Trade union examples

In February 2009, as a demonstration of protest against Israel’s war upon the Gaza Strip, a South African dockers’ trade union launched a boycott against Israeli shipping and cargo. Following the murderous Israeli attack on the Freedom Flotilla in 2010, the Swedish dockers’ union refused to handle over 500 containers during a week-long boycott of Israeli imports and exports and Californian dockers in Oakland blocked the unloading of an Israeli cargo ship for 24 hours.

In South Africa, local authority workers’ unions backed the creation of an “Israeli Apartheid-free Zone” where local authorities would not have any link, whether sporting, trade, academic or cultural, with the Israeli regime. Similar campaigns were conducted by trade unionists in Ireland and Australia.

Agriculture sector unions, such as the French Confédération Paysanne, committed themselves to the BDS campaign against Agrexco-Carmel and its successor, Mehadrin, Israeli companies marketing fruit and vegetables, 70% of which come from illegal settlements, and which profit from EU subsidies that put both Palestinian and European farmers at a disadvantage.

Trade unions are also involved in action against companies targeted by the international BDS Campaign, such as the Franco-Belgian bank Dexia, involved in financing Israeli colonies and the French companies Alstom and Veolia, which are involved in the operation of a tramway linking Jerusalem to the West Bank colonies. Those companies have lost a number of contracts as a result. Recently, the Anglo-Danish security company G4S has been targeted by the international campaign. This company has been denounced by UNISON (UK), COSATU (South Africa) and Abvakabo (Netherlands) for its active collaboration in the daily oppression of the Palestinians. Similarly, a campaign is under way in France against the telephone company Orange, because of its investments in Israel and the Palestinian Occupied Territories. The French unions Solidaires and the CGT are putting pressure on management, in the framework of a campaign destined to become international, given that Orange operates in many countries where there is an active BDS Campaign.

The Palestinian unions also ask their international colleagues to break off relations with the racist Israeli union, the Histadrut. Many individual unions, as well as the national Trades Union Congresses of Ireland, Scotland, Wales, England and South Africa have broken off such relations or initiated a procedure for doing so.

List of unions involved

In April 2011, a conference was held in Palestine to found the Palestinian Trade Union Coalition for BDS (PTUC-BDS), which brings together all Palestinian union branches. This is the contact point for trade unions across the world that are involved in BDS. A partial list is given below:

Australia: MUA

Basque Country: LAB

Brazil: CSP-Conlutas and CUT

Canada: SEFPO and STTP

Egypt: EIUF

France: CNT, Confédération Paysanne and Solidaires

Great Britain: GMB, RMT, TGWU, TUC and Unison

Ireland: ICTU


Norway: LO

Scotland: STUC

South Africa: COSATU

Spain: CCOO, CIG, IAC and USO

Sweden: LO

All trade unions in Cuba, the countries of the Arab League and of the Organisation of the Islamic Conference, including the International Federation of Arab Trade Unions,

Public Services International (PSI, representing 20 million workers)

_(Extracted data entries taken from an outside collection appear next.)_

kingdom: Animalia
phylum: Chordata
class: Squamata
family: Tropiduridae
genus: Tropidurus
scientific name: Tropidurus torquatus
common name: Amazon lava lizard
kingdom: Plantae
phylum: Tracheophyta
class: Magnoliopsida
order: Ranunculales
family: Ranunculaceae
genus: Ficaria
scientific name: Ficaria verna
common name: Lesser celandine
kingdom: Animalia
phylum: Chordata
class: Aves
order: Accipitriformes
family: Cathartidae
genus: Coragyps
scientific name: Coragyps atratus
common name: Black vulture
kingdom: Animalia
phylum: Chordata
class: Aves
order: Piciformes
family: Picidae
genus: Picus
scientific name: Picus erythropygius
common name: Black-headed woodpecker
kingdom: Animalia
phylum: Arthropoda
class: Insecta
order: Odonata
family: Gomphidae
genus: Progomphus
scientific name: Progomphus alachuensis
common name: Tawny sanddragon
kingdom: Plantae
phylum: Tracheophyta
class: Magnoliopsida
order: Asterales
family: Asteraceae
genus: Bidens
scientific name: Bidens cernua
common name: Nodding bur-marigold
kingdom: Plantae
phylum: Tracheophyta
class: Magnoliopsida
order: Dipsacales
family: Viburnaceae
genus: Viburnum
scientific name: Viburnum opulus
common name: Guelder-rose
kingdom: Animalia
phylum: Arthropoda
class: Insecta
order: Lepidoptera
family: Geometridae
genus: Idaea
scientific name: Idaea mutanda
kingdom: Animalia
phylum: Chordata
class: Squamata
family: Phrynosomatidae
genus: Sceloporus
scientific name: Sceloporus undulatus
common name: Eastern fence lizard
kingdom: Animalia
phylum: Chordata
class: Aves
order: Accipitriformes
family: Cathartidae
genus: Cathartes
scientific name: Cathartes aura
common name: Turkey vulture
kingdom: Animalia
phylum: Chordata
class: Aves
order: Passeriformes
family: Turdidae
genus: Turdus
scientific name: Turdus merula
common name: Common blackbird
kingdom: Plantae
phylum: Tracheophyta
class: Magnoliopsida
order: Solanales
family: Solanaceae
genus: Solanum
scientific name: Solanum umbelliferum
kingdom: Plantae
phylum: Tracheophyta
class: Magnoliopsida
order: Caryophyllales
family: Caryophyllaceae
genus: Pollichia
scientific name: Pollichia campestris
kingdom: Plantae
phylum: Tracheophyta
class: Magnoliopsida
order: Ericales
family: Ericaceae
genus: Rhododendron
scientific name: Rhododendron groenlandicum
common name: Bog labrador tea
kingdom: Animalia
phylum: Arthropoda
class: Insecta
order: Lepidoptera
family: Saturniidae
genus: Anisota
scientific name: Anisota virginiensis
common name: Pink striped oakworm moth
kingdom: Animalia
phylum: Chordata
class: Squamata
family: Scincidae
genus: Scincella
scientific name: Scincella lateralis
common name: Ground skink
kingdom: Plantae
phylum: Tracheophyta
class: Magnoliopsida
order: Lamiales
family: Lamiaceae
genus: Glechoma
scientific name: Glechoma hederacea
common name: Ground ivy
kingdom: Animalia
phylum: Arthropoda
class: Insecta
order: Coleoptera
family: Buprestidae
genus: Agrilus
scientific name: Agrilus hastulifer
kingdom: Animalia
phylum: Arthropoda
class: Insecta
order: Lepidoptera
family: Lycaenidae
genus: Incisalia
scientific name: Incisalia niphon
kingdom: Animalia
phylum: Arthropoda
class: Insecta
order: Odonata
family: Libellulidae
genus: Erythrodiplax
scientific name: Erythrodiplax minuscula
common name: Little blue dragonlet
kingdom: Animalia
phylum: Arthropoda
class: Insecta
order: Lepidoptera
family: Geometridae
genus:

There are also a large number of student unions: from the Universities of York, Regina and Toronto in Canada; the Universities of Berkeley, California and Oberlin, Ohio in the USA; the University of Sydney in Australia; the Universities of Manchester and King’s College London in Britain; the University of Assé in Quebec; the Federation of Francophone Students in Belgian; the Solidaires students union in France; as well as from teaching unions such as Emancipation, SUD-Education and SUD-Recherche in France, FNEEQ in Quebec, UCU in the UK and TUI in Ireland.